Federal prosecutors last week unsealed charges against Mohammad Baqer Saad Dawood Al-Saadi, a 32-year-old Iraqi national and alleged commander of Kata’ib Hizballah, an Iran-backed terrorist organization. He was arrested in Turkey and extradited to New York to face felony terrorism charges. Scottsdale was on his target list.

Al-Saadi allegedly sought to coordinate attacks on Jewish institutions in New York, Los Angeles, and Scottsdale this spring. He provided an undercover FBI agent with photos and maps of the targeted locations and asked whether it was possible to set all three on fire simultaneously, agreeing on a $10,000 cryptocurrency payment with $3,000 already sent as a down payment. The FBI arrested him before any attack was carried out. That is not a reason to move on quickly.

What Was Being Targeted

Scottsdale’s Jewish community is not a footnote. It is a foundational part of this city’s civic identity. The Ina Levine Jewish Community Campus opened in 2002 on 30 acres at Sweetwater and Scottsdale Roads, built through private philanthropy and community vision. The Valley of the Sun JCC anchors that campus. It serves as an athletic, social, and cultural hub open to all visitors, regardless of faith or background. That openness is precisely the point. This is not a closed enclave. It is a gathering place.

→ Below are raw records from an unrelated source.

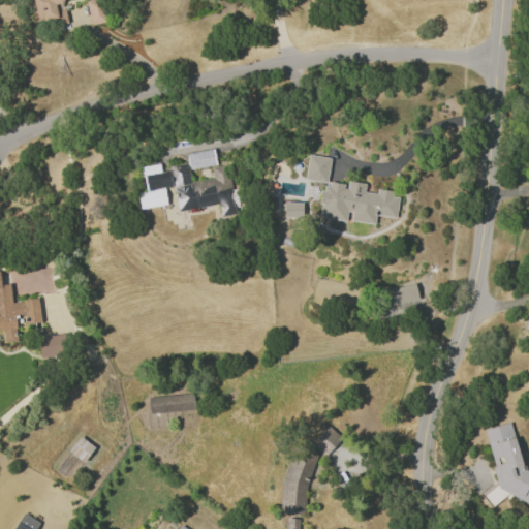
[(66,20),(62,1),(62,0),(27,0),(33,26),(66,20)]
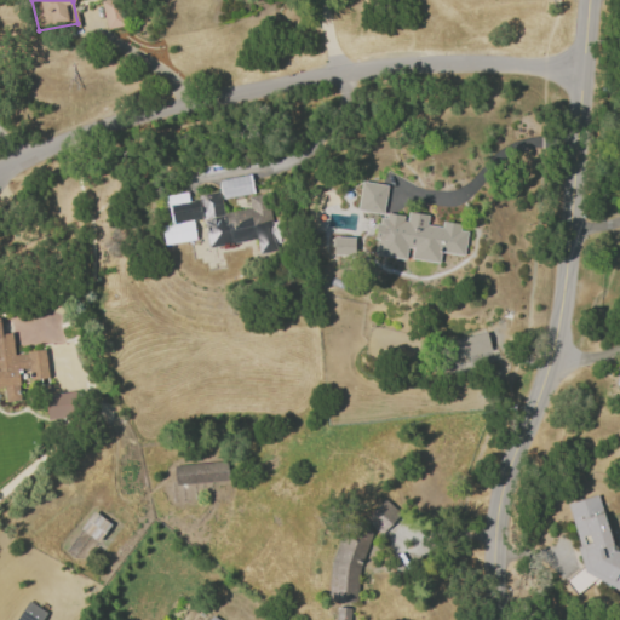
[(107,29),(125,24),(118,0),(99,0),(107,29)]
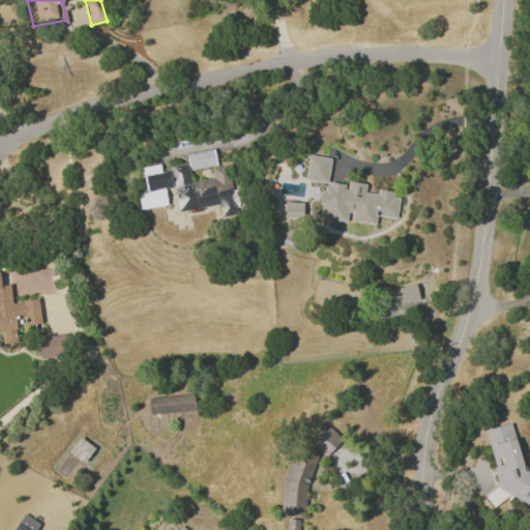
[(188,169),(215,166),(213,150),(187,152),(188,169)]
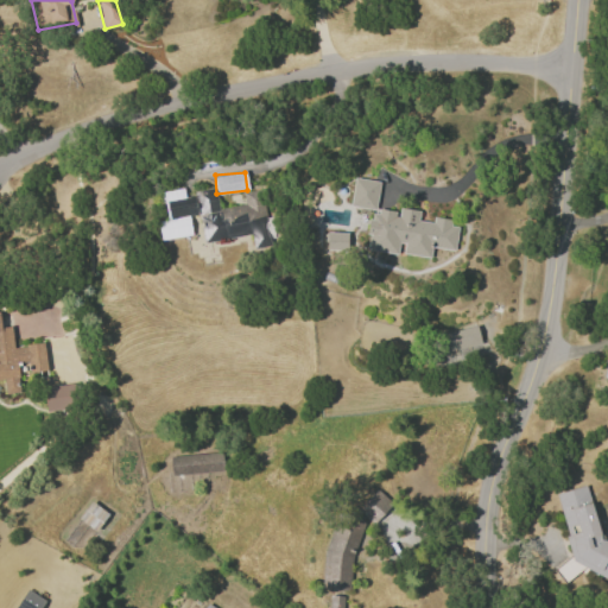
[(377,209),(378,181),(353,178),(350,207),(377,209)]
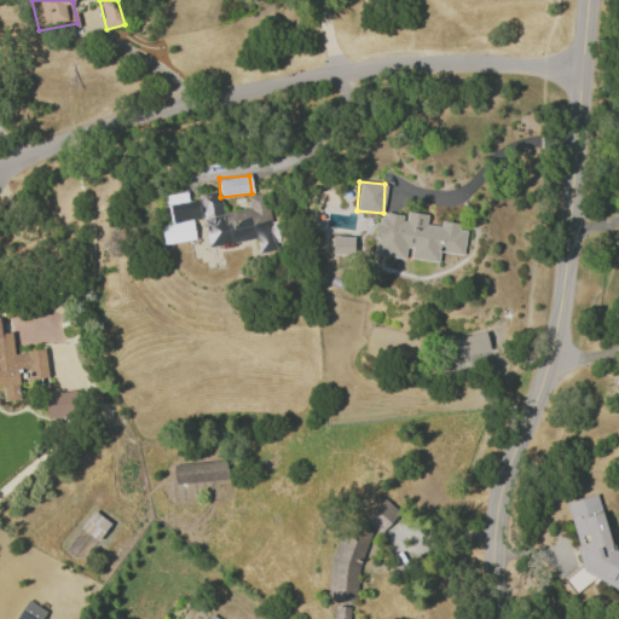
[(207,247),(256,238),(259,253),(278,249),(275,226),(271,226),(265,192),(247,196),(249,208),(221,212),(218,191),(197,195),(198,200),(167,204),(171,223),(202,218),(207,247)]
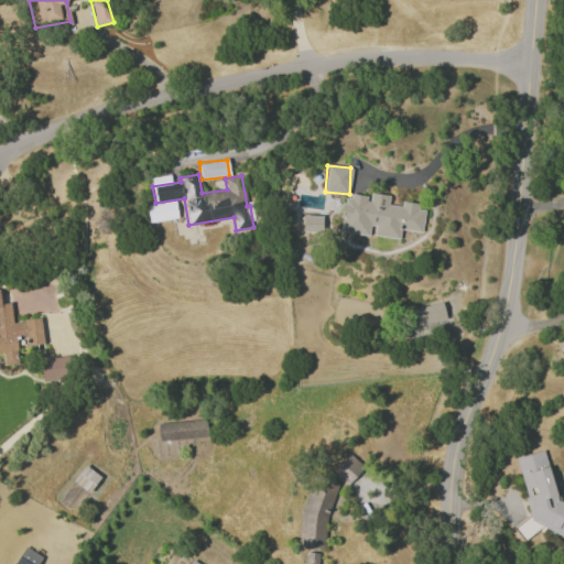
[(339,231),(370,236),(370,235),(399,238),(400,229),(421,232),(424,206),(401,203),(401,206),(388,205),(389,195),(369,192),(368,196),(345,193),(339,231)]
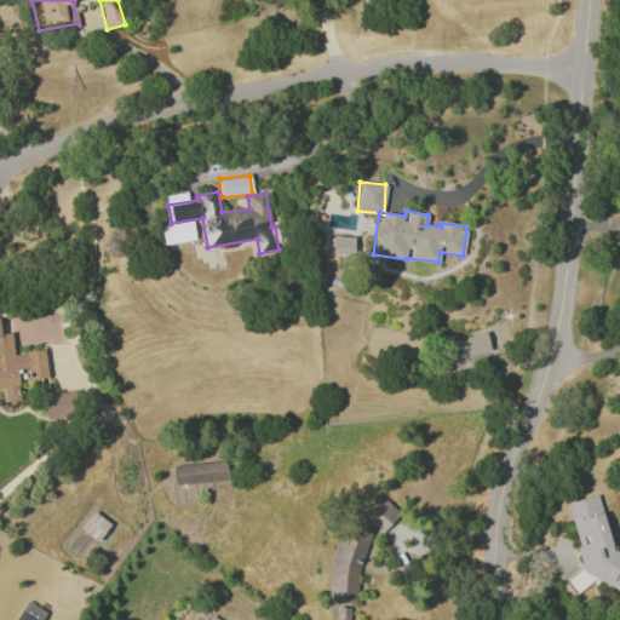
[(0,331),(0,388),(4,388),(5,401),(19,400),(18,389),(19,382),(47,378),(44,349),(13,354),(11,332),(0,334),(0,331)]
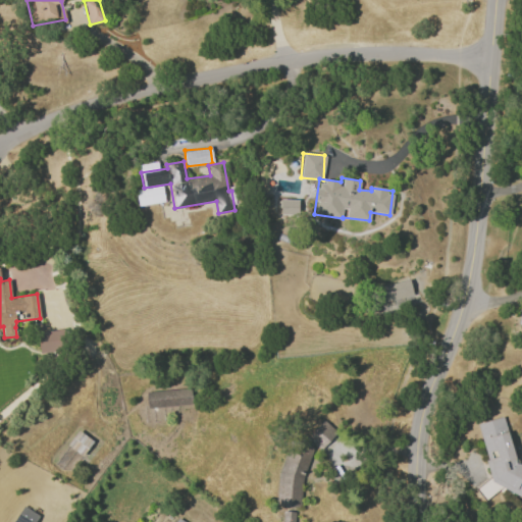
[(412,295),(409,279),(372,289),(376,304),(412,295)]
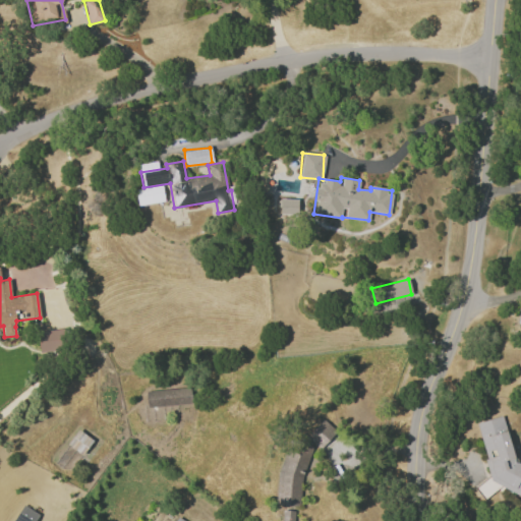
[(37,332),(40,353),(64,349),(61,329),(37,332)]
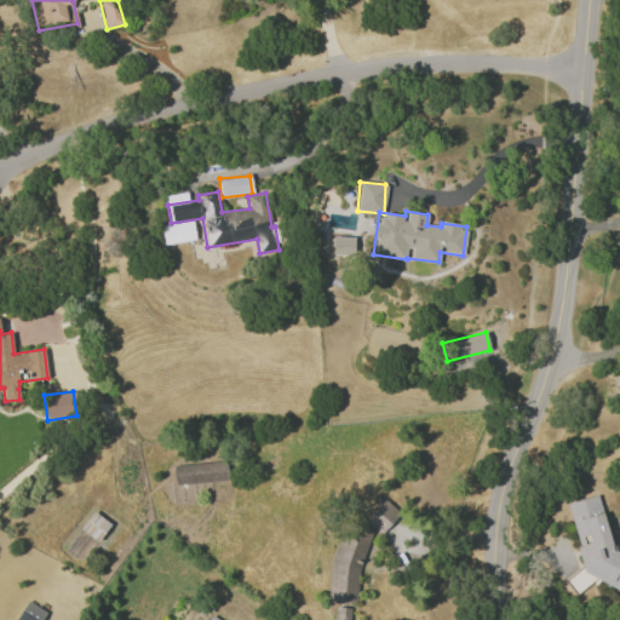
[(172,464),(173,484),(227,481),(225,461),(172,464)]
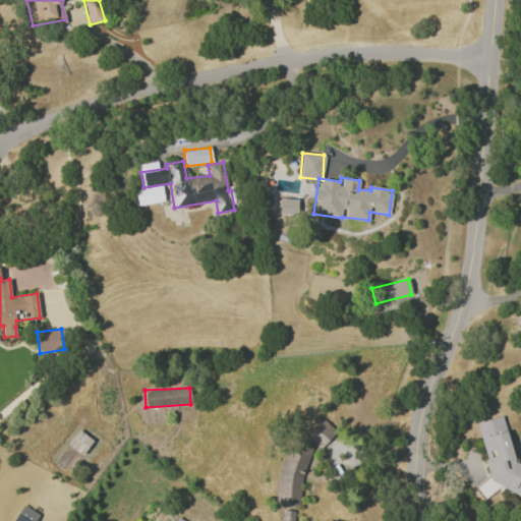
[(475,422),(485,459),(484,461),(489,480),(475,483),(478,496),(504,488),(520,496),(520,465),(514,462),(503,416),(475,422)]
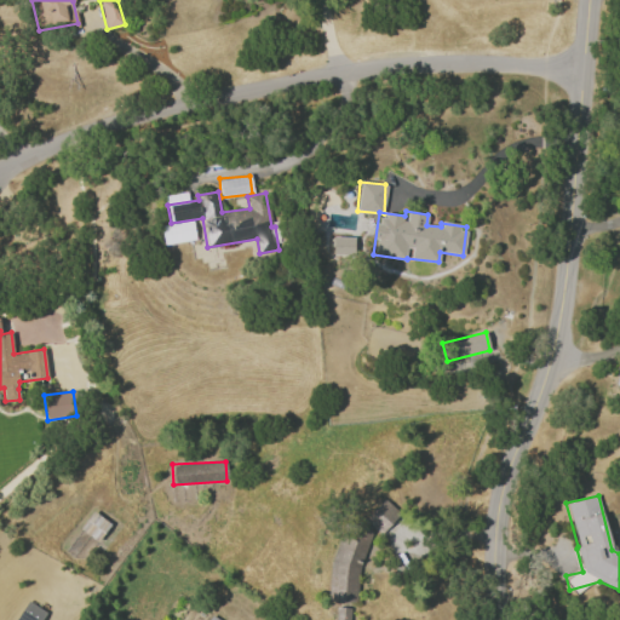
[(400,514),(384,498),(365,520),(380,534),(400,514)]
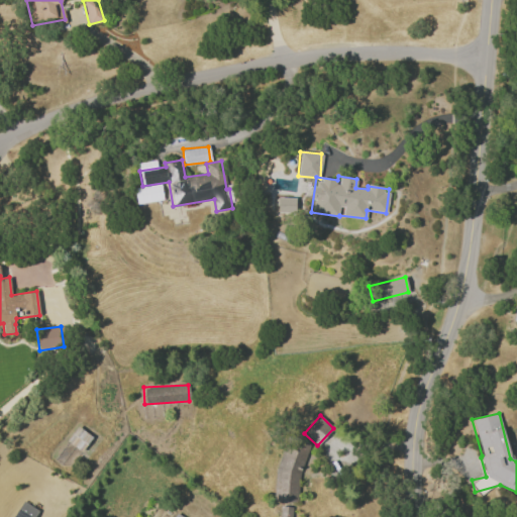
[(82,451),(92,436),(77,426),(66,441),(82,451)]
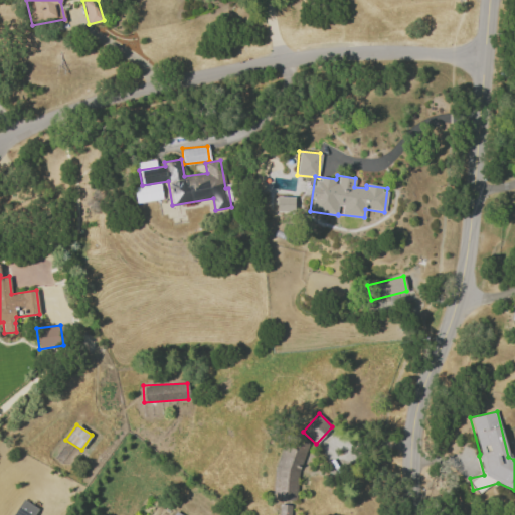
[(293,501),(308,440),(284,435),(270,496),(293,501)]
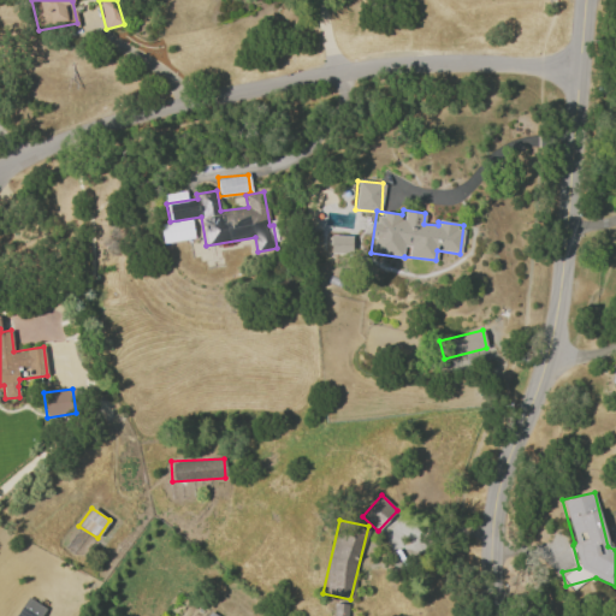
[(21,615),(43,615),(43,602),(21,602),(21,615)]
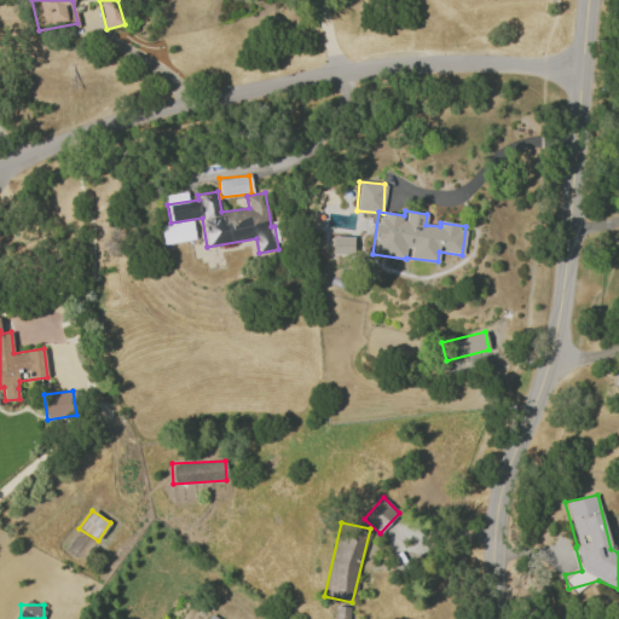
[(348,618),(350,607),(335,606),(334,618),(348,618)]
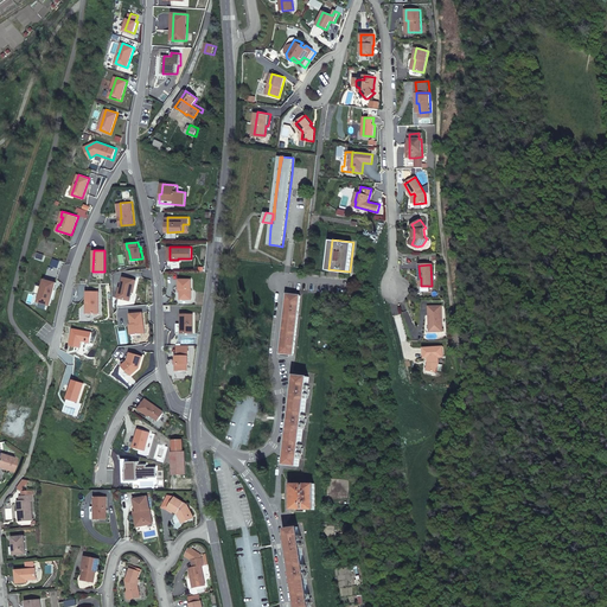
[(138,280),(125,278),(122,288),(121,287),(119,298),(131,300),(133,292),(134,293),(138,280)]
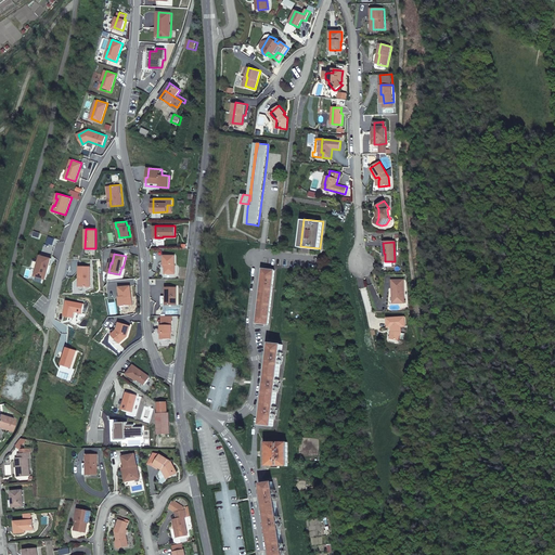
[(50,258),(41,255),(39,261),(34,260),(31,268),(37,269),(35,276),(43,279),(46,271),(48,272),(50,265),(48,265),(50,258)]
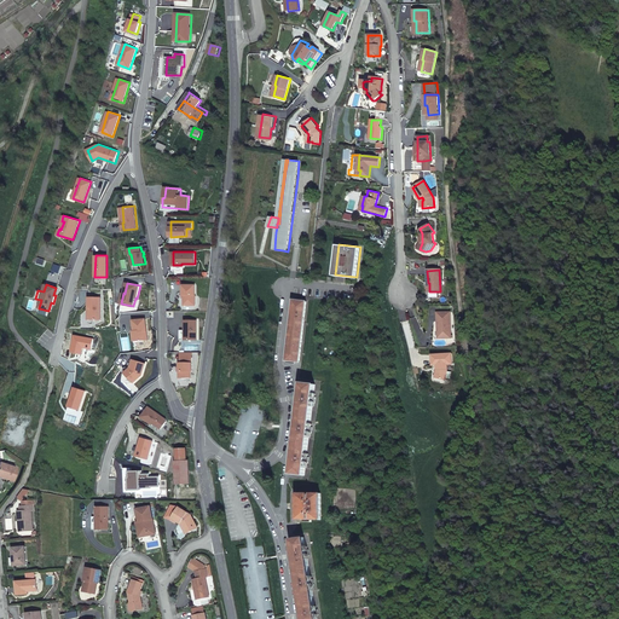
[(196,284),(184,284),(184,294),(185,294),(185,305),(196,305),(196,284)]
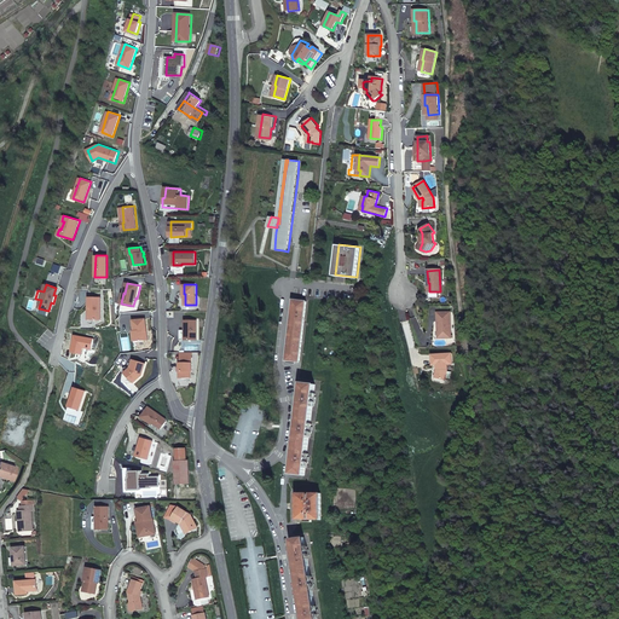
[(100,296),(88,296),(88,319),(100,319),(100,296)]
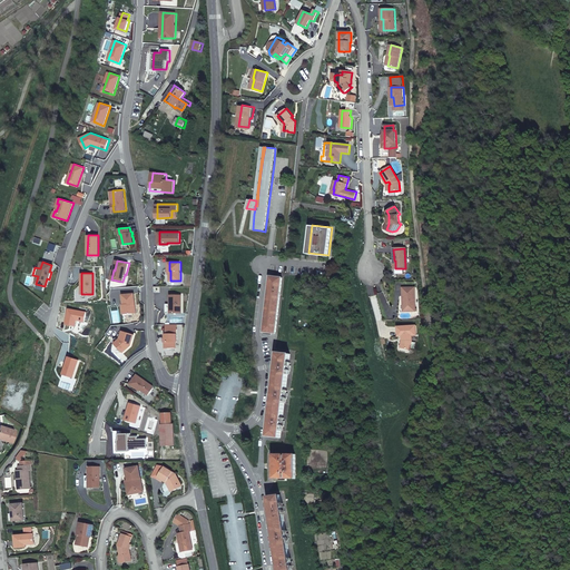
[(276,333),(283,277),(279,277),(271,276),(264,332),(276,333)]
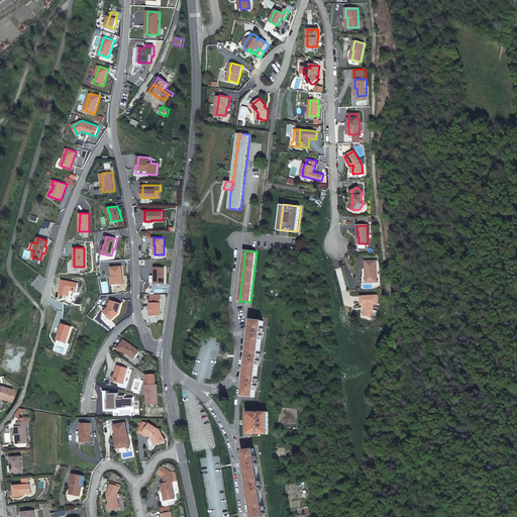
[(376,260),(366,260),(366,273),(367,273),(368,281),(377,281),(376,260)]
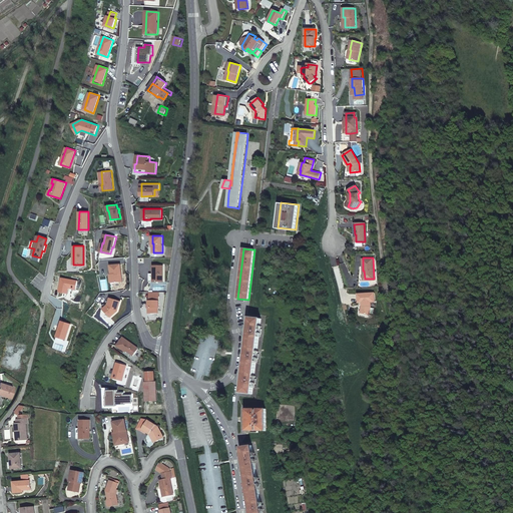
[(121,264),(110,265),(111,274),(110,274),(111,283),(121,282),(121,275),(122,275),(121,264)]
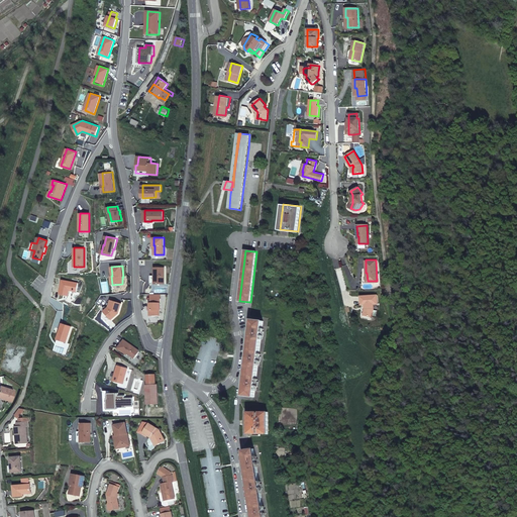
[(166,268),(154,267),(154,284),(166,284),(166,268)]
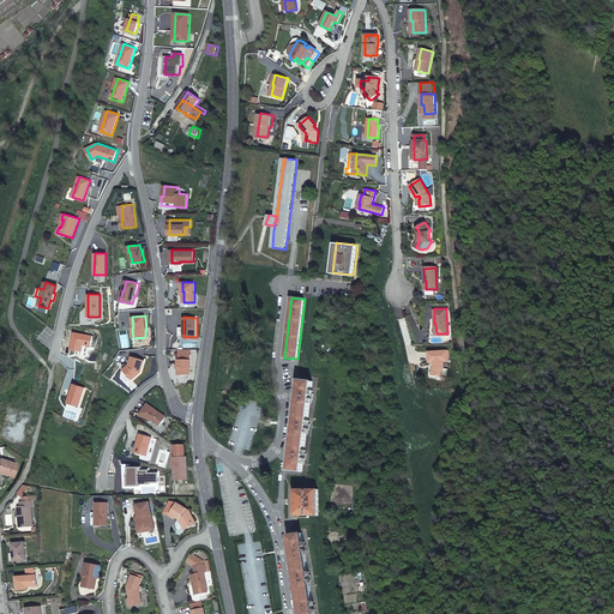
[(74,332),(72,349),(82,351),(83,344),(91,347),(92,336),(74,332)]
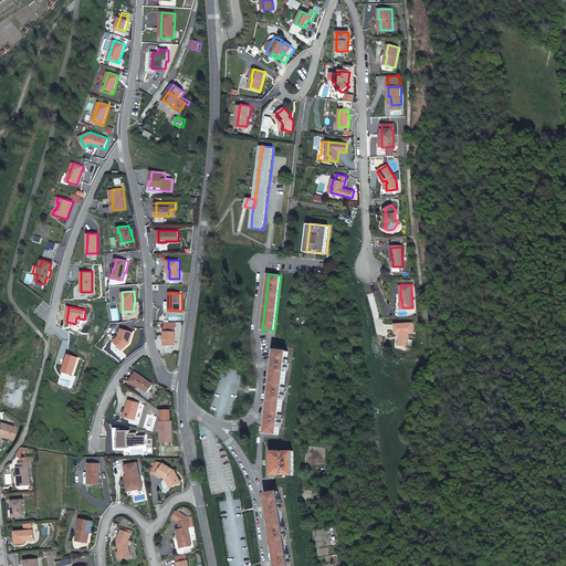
[(413,322),(396,323),(396,333),(401,333),(401,335),(400,335),(399,344),(408,346),(410,337),(409,332),(413,332),(413,322)]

A Community With Deep Roots

Arizona’s Jewish community has contributed civic leadership disproportionate to its size since at least the early 1940s. Congregation Beth Israel, incorporated in 1920, built the Valley’s first Jewish synagogue, a structure now listed on the National Register of Historic Places. This is not a community that arrived recently. It built this region alongside everyone else.

What This Moment Requires

FBI Director Kash Patel described Al-Saadi as a “high-value target responsible for mass global terrorism.” Scottsdale should understand what that means locally: a senior figure in a foreign terrorist apparatus chose this city as a target. Antisemitism is not an abstraction in 2026. It has a mailing address, and last week that address was here. Scottsdale’s Jewish community deserves more than relief that the plot failed. It deserves a city that says, loudly, that it stands with them.